> **Provided data**
===============
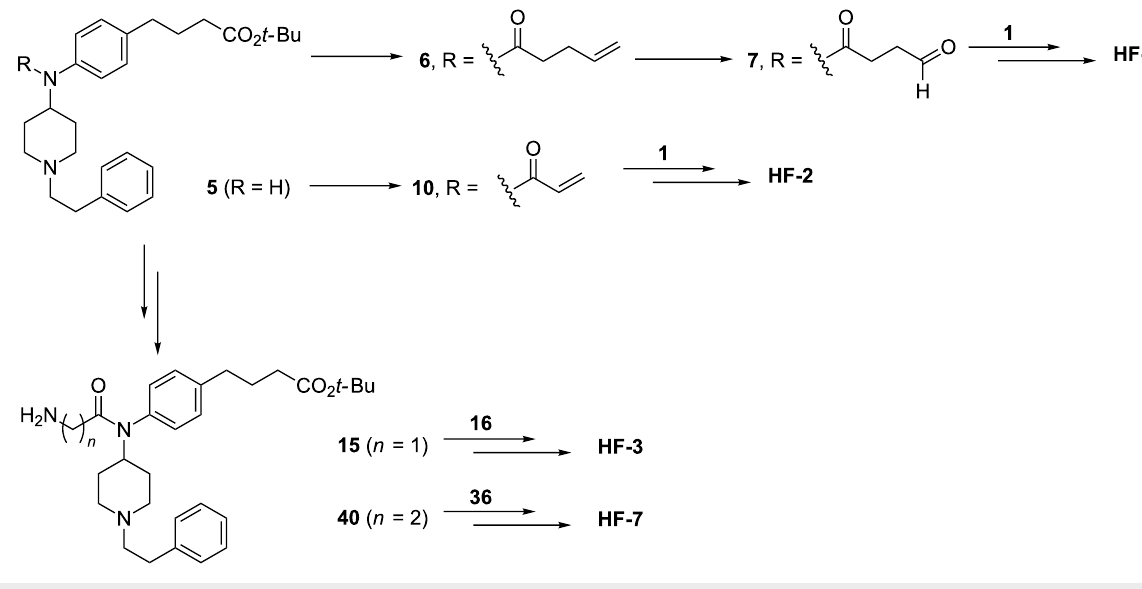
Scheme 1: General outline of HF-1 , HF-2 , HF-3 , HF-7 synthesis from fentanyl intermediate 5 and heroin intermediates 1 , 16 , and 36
===============
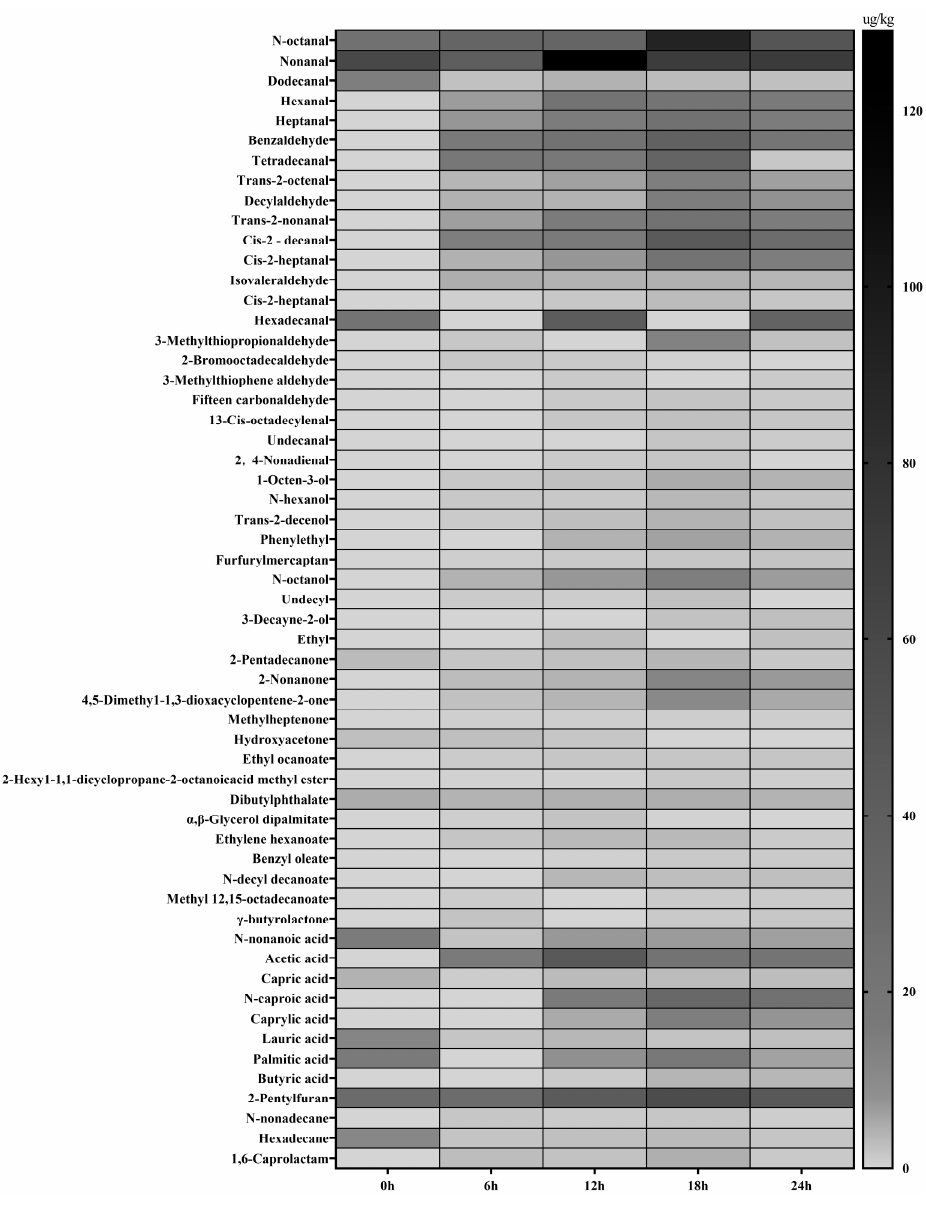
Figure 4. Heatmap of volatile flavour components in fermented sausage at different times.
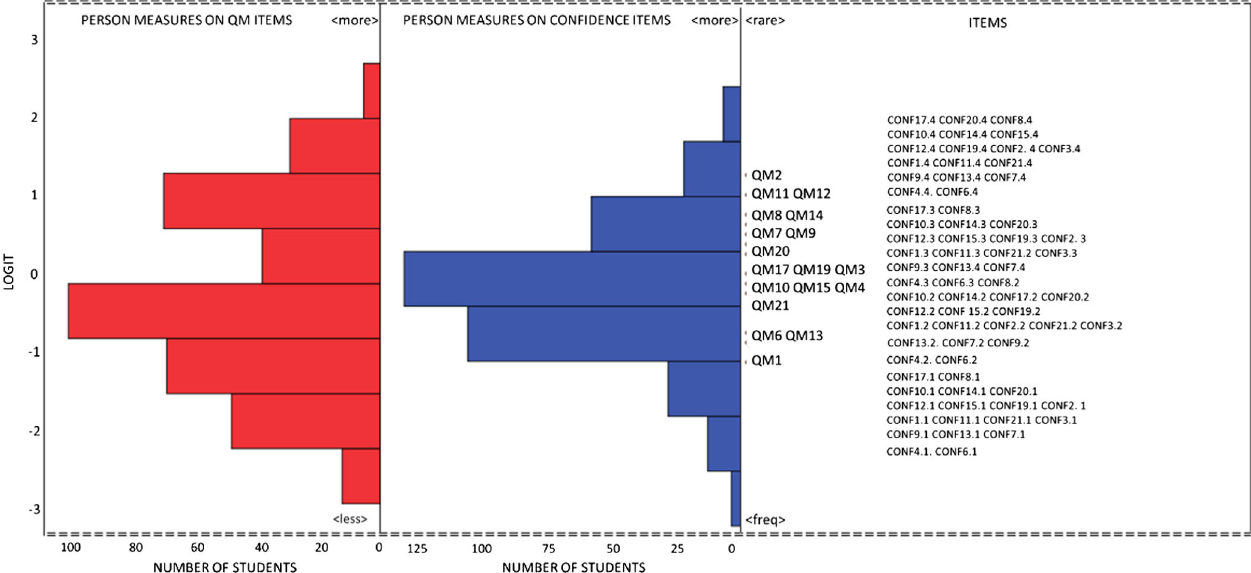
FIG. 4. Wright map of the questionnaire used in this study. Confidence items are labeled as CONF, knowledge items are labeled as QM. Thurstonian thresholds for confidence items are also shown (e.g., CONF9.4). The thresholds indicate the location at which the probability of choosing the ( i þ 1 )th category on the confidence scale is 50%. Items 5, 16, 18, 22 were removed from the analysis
===============
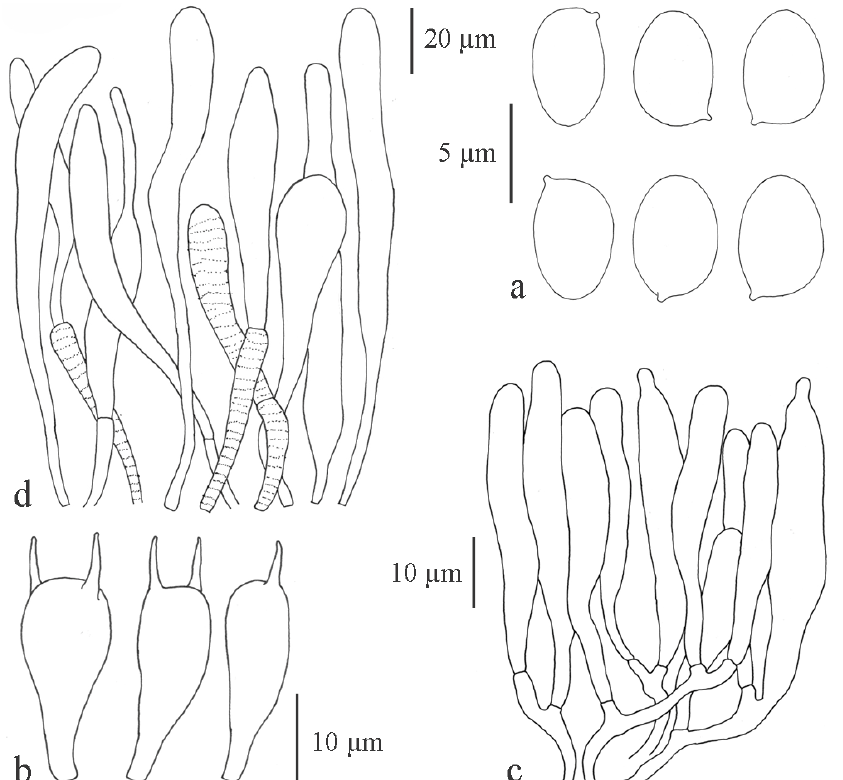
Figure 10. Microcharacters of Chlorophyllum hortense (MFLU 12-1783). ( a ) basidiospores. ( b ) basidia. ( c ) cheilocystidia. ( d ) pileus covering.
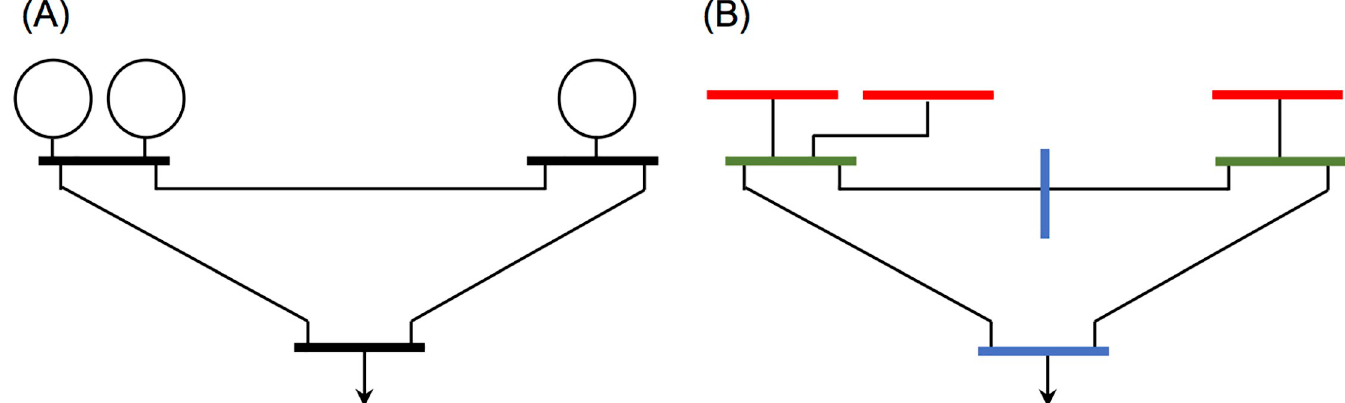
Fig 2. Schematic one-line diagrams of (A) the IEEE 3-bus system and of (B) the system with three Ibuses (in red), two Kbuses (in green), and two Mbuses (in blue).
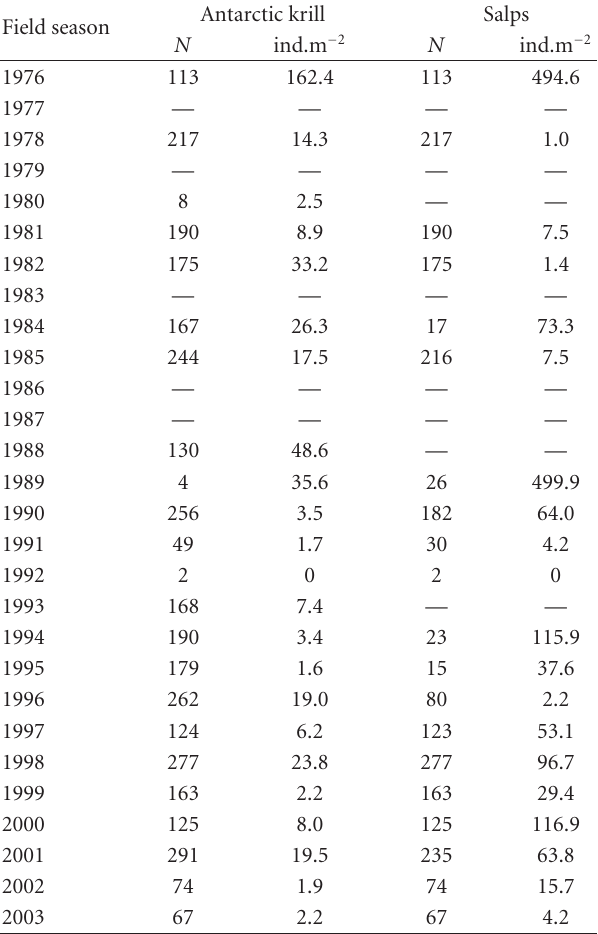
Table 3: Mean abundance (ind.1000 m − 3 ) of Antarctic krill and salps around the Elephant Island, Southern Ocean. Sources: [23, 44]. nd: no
===============
> **Work instruction**
When you reach the line with "Figure 10. Microcharacters" in the records above, start writing out each line exactly, and stop after the line with "Table 3: Mean". Pictures stay out.

> **Solved problem**
Figure 10. Microcharacters of Chlorophyllum hortense (MFLU 12-1783). ( a ) basidiospores. ( b ) basidia. ( c ) cheilocystidia. ( d ) pileus covering.
Fig 2. Schematic one-line diagrams of (A) the IEEE 3-bus system and of (B) the system with three Ibuses (in red), two Kbuses (in green), and two Mbuses (in blue).
Table 3: Mean abundance (ind.1000 m − 3 ) of Antarctic krill and salps around the Elephant Island, Southern Ocean. Sources: [23, 44]. nd: no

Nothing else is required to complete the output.